Printed photos can trigger priceless memories, help build a sense of personal identity and help strengthen family ties. A young person who does not have a strong sense of belonging is more susceptible to peer pressure and to lose the opportunity to relive the most valuable memories. Having family photos at home, in view, enhances happy memories, helps children feel part of the family and cope with the most difficult periods in life.

Canon has collaborated with renowned child development expert and family psychologist, Dr Amanda Gummer, to raise awareness of the emotional benefits of home-printed photos, both in young children and in family life, and how they help promote family ties by recalling precious memories of special moments in our lives.

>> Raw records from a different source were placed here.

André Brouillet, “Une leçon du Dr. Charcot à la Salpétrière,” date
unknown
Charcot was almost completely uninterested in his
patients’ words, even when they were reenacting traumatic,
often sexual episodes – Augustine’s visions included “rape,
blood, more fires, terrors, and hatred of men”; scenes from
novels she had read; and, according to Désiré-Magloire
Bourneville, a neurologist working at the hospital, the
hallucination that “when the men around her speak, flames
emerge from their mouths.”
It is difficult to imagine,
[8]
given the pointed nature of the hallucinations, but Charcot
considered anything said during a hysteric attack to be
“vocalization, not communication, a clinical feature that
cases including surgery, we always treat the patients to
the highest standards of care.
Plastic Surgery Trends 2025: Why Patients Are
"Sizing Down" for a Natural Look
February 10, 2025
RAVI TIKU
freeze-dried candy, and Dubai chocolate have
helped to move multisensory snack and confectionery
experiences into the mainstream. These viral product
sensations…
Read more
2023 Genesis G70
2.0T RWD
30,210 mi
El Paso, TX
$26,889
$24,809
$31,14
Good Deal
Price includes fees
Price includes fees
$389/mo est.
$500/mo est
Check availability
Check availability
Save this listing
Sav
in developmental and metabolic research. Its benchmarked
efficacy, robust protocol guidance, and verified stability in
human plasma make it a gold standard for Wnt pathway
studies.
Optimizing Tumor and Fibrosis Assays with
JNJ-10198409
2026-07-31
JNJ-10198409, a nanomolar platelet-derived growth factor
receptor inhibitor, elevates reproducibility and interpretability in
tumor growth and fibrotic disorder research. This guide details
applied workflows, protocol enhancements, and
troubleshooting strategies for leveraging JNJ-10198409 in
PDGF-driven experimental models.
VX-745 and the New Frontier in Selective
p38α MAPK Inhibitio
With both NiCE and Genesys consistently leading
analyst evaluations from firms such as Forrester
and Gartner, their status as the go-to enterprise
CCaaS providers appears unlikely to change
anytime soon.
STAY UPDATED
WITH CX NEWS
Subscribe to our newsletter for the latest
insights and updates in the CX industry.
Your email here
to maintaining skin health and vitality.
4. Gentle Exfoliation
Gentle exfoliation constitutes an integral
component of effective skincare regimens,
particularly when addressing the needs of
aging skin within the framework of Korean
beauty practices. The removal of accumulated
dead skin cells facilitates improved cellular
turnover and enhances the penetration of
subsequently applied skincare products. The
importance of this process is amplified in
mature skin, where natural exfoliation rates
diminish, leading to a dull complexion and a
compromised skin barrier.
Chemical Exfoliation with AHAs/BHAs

In today's digital age, where people capture more images than ever, families must show their most valuable photos outside the realm of social media as well. The emotional value of a printed photo far exceeds that of a digital download and helps bring families even closer together and share their life experiences.

Dr Gummer shares her tips for making the most of family images to benefit the whole family.

1. Post your family photos in easy-to-see places

Family photographs should be placed in places where family members can see them every day, without having to connect any devices, search for them in a picture gallery, or turn on a computer.

For children especially, photographs provide the reassurance and security of knowing that family members are valued and important to each other. Placing printed photos on a shelf in the children's room means that they will be able to see them every morning, upon waking, as well as at night, before going to sleep. Making these images part of the child's daily routine acts as a reminder that they are loved.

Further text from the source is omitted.